Engaged in these pursuits he would neglect the work immediately
in hand, sitting somewhat slackly on the form and projecting
himself in a manner tempting to a schoolmaster with a cane… . And
twice he had books confiscated.
Recalled to the realities of life, he would rub himself or sigh
deeply as the occasion required, and resume his attempts to write
as good as copperplate. He hated writing; the ink always crept up
his fingers and the smell of ink offended him. And he was filled
with unexpressed doubts. Why should writing
slope down from right to left? Why should
downstrokes be thick and upstrokes
thin? Why should the handle of one’s pen point
over one’s right shoulder?
His copy books towards the end foreshadowed his destiny and took
the form of commercial documents. “Dear Sir,” they ran,
“Referring to your esteemed order of the 26th ult., we beg to
inform you,” and so on.
The compression of Mr.

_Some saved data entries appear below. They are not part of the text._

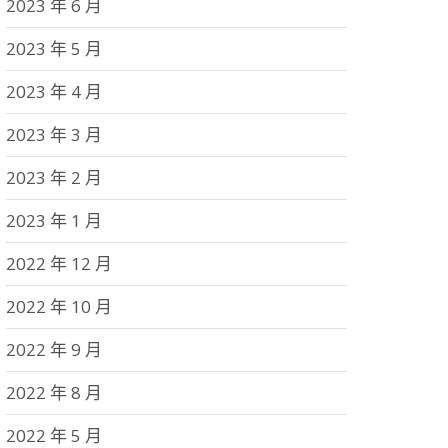
2023 年 6 月
2023 年 5 月
2023 年 4 月
2023 年 3 月
2023 年 2 月
2023 年 1 月
2022 年 12 月
2022 年 10 月
2022 年 9 月
2022 年 8 月
2022 年 5 月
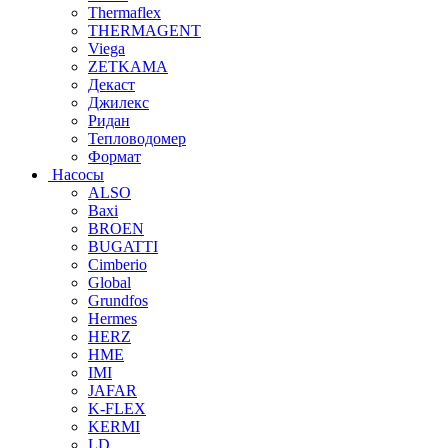
Thermaflex
THERMAGENT
Viega
ZETKAMA
Декаст
Джилекс
Ридан
Тепловодомер
Формат
Насосы
ALSO
Baxi
BROEN
BUGATTI
Cimberio
Global
Grundfos
Hermes
HERZ
HME
IMI
JAFAR
K-FLEX
KERMI
LD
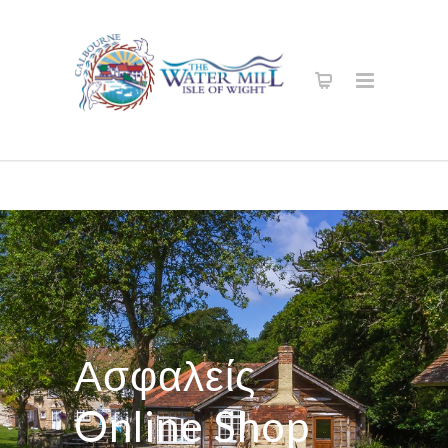
Ασφαλείς
Online Shop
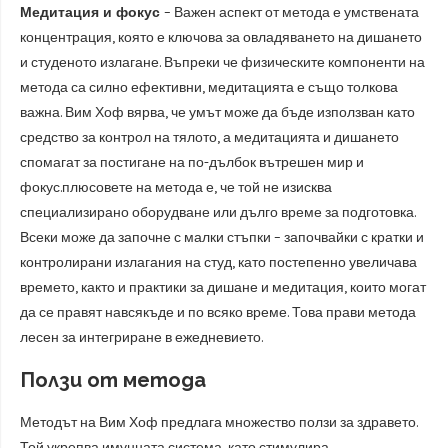
Медитация и фокус
– Важен аспект от метода е умствената
концентрация, която е ключова за овладяването на дишането
и студеното излагане. Въпреки че физическите компоненти на
метода са силно ефективни, медитацията е също толкова
важна. Вим Хоф вярва, че умът може да бъде използван като
средство за контрол на тялото, а медитацията и дишането
спомагат за постигане на по-дълбок вътрешен мир и
фокус.плюсовете на метода е, че той не изисква
специализирано оборудване или дълго време за подготовка.
Всеки може да започне с малки стъпки – започвайки с кратки и
контролирани излагания на студ, като постепенно увеличава
времето, както и практики за дишане и медитация, които могат
да се правят навсякъде и по всяко време. Това прави метода
лесен за интегриране в ежедневието.
Ползи от метода
Методът на Вим Хоф предлага множество ползи за здравето.
Той укрепва имунната система, като стимулира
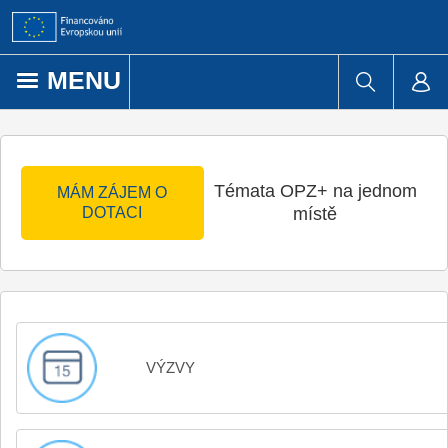
Přejít k obsahu
MENU
Témata OPZ+ na jednom
MÁM ZÁJEM O
DOTACI
místě
VÝZVY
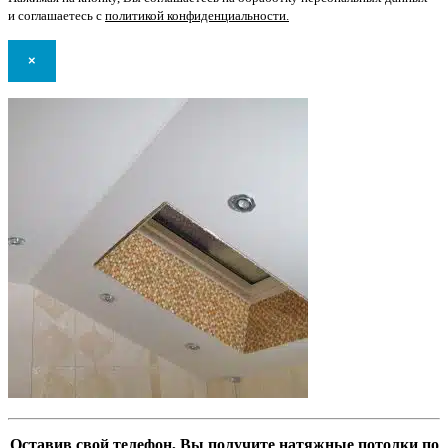
и соглашаетесь с
политикой конфиденциальности
.
×
Оставив свой телефон, Вы получите натяжные потолки по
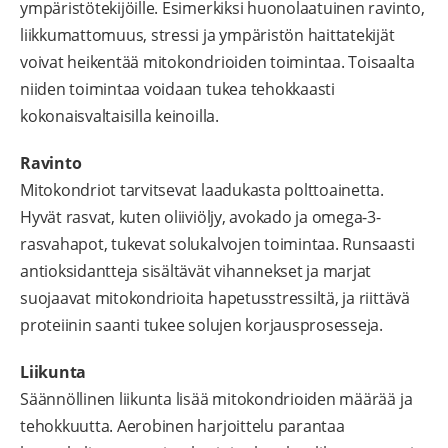
ympäristötekijöille. Esimerkiksi huonolaatuinen ravinto,
liikkumattomuus, stressi ja ympäristön haittatekijät
voivat heikentää mitokondrioiden toimintaa. Toisaalta
niiden toimintaa voidaan tukea tehokkaasti
kokonaisvaltaisilla keinoilla.
Ravinto
Mitokondriot tarvitsevat laadukasta polttoainetta.
Hyvät rasvat, kuten oliiviöljy, avokado ja omega-3-
rasvahapot, tukevat solukalvojen toimintaa. Runsaasti
antioksidantteja sisältävät vihannekset ja marjat
suojaavat mitokondrioita hapetusstressiltä, ja riittävä
proteiinin saanti tukee solujen korjausprosesseja.
Liikunta
Säännöllinen liikunta lisää mitokondrioiden määrää ja
tehokkuutta. Aerobinen harjoittelu parantaa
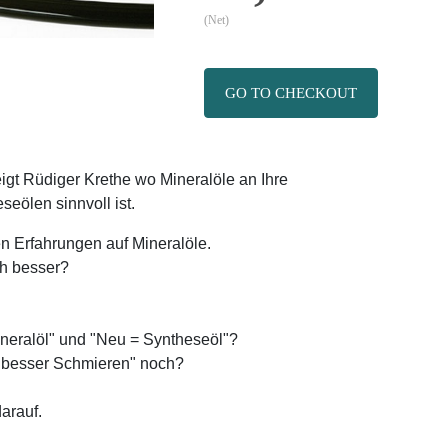
(Net)
GO TO CHECKOUT
igt Rüdiger Krethe wo Mineralöle an Ihre
ölen sinnvoll ist.
en Erfahrungen auf Mineralöle.
ch besser?
Mineralöl" und "Neu = Syntheseöl"?
"besser Schmieren" noch?
arauf.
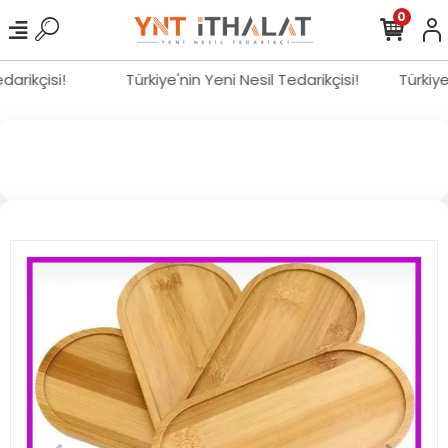
0
edarikçisi!
Türkiye'nin Yeni Nesil Tedarikçisi!
Türkiy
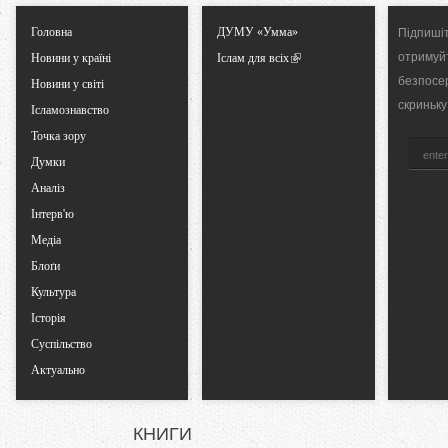
Головна
ДУМУ «Умма»
Підпишіт
a
отримуй
Новини у країні
Іслам для всіх
безпосе
b
Новини у світі
скриньку
Ісламознавство
s
Точка зору
Думки
Аналіз
Інтерв'ю
Медіа
Блоґи
Культура
Історія
Суспільство
Актуально
КНИГИ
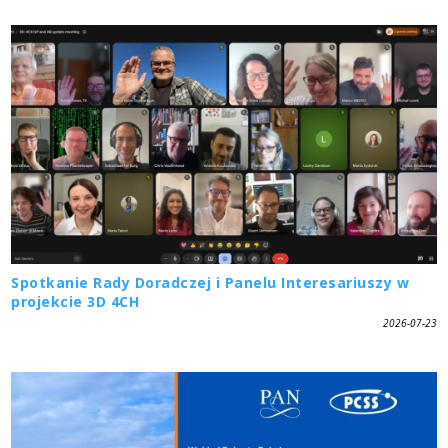
Spotkanie Rady Doradczej i Panelu Interesariuszy w
projekcie 3D 4CH
2026-07-23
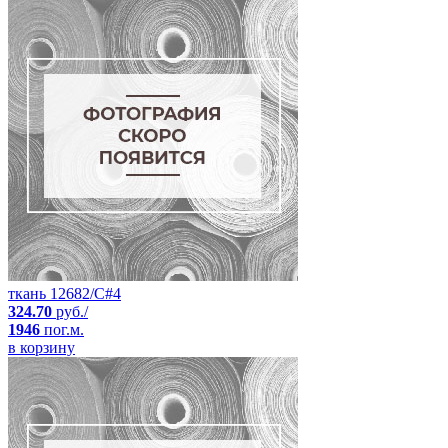
ткань 12682/C#4
324.70
руб./
1946
пог.м.
в корзину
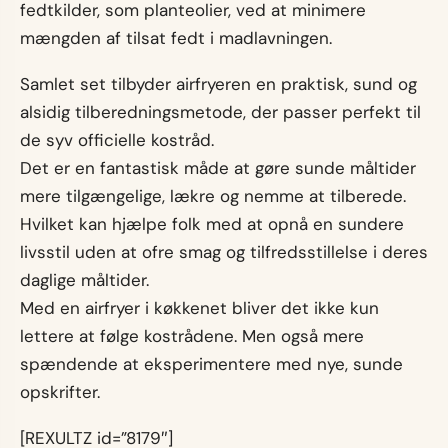
fedtkilder, som planteolier, ved at minimere
mængden af tilsat fedt i madlavningen.
Samlet set tilbyder airfryeren en praktisk, sund og
alsidig tilberedningsmetode, der passer perfekt til
de syv officielle kostråd.
Det er en fantastisk måde at gøre sunde måltider
mere tilgængelige, lækre og nemme at tilberede.
Hvilket kan hjælpe folk med at opnå en sundere
livsstil uden at ofre smag og tilfredsstillelse i deres
daglige måltider.
Med en airfryer i køkkenet bliver det ikke kun
lettere at følge kostrådene. Men også mere
spændende at eksperimentere med nye, sunde
opskrifter.
[REXULTZ id=”8179″]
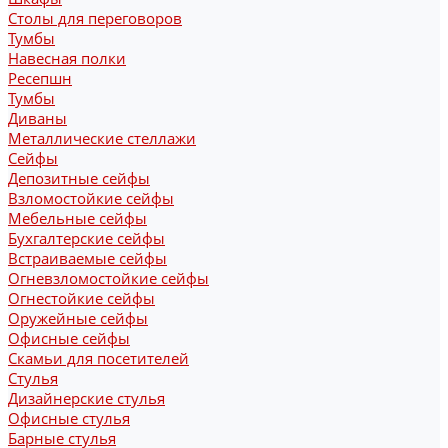
Столы для переговоров
Тумбы
Навесная полки
Ресепшн
Тумбы
Диваны
Металлические стеллажи
Сейфы
Депозитные сейфы
Взломостойкие сейфы
Мебельные сейфы
Бухгалтерские сейфы
Встраиваемые сейфы
Огневзломостойкие сейфы
Огнестойкие сейфы
Оружейные сейфы
Офисные сейфы
Скамьи для посетителей
Стулья
Дизайнерские стулья
Офисные стулья
Барные стулья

Polly’s mind and soul in the educational
institutions of his time, was terminated abruptly by his father
between his fourteenth and fifteenth birthday. His father—who had
long since forgotten the time when his son’s little limbs seemed to
have come straight from God’s hand, and when he had kissed five
minute toe-nails in a rapture of loving tenderness—remarked:
“It’s time that dratted boy did something for a living.”
And a month or so later Mr. Polly began that career in business
that led him at last to the sole proprietorship of a bankrupt
outfitter’s shop—and to the stile on which he was sitting.